start DATA TO PROCESS

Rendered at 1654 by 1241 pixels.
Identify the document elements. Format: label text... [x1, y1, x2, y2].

end DATA TO PROCESS
start DATA TO PROCESS

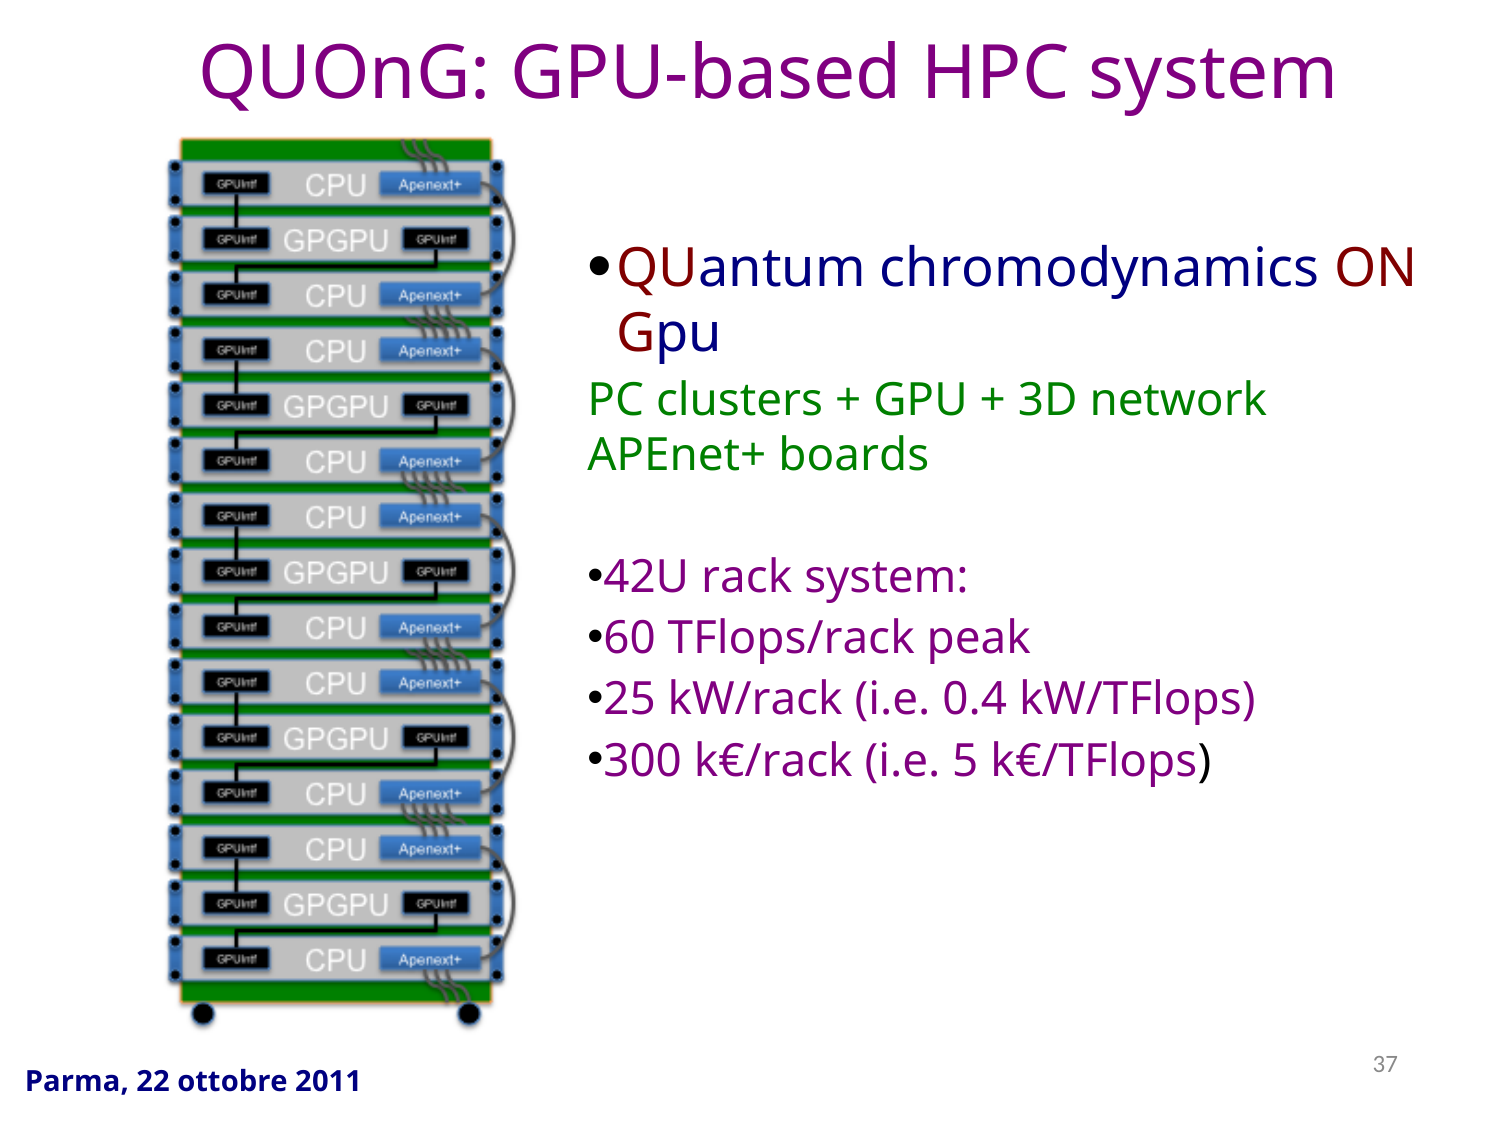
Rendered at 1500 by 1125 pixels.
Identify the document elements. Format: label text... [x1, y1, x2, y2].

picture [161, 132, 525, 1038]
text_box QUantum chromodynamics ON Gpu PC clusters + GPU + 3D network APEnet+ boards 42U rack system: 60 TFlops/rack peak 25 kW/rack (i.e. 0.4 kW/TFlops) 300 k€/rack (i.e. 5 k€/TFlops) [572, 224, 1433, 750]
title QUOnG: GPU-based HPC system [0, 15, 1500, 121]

end DATA TO PROCESS

SET PROBLEM: Pick out each line of the records above that contains the word "pixels" and copy those lines in full. Case counts.

RESULT OF THE EXERCISE:
Rendered at 1654 by 1241 pixels.
Rendered at 1500 by 1125 pixels.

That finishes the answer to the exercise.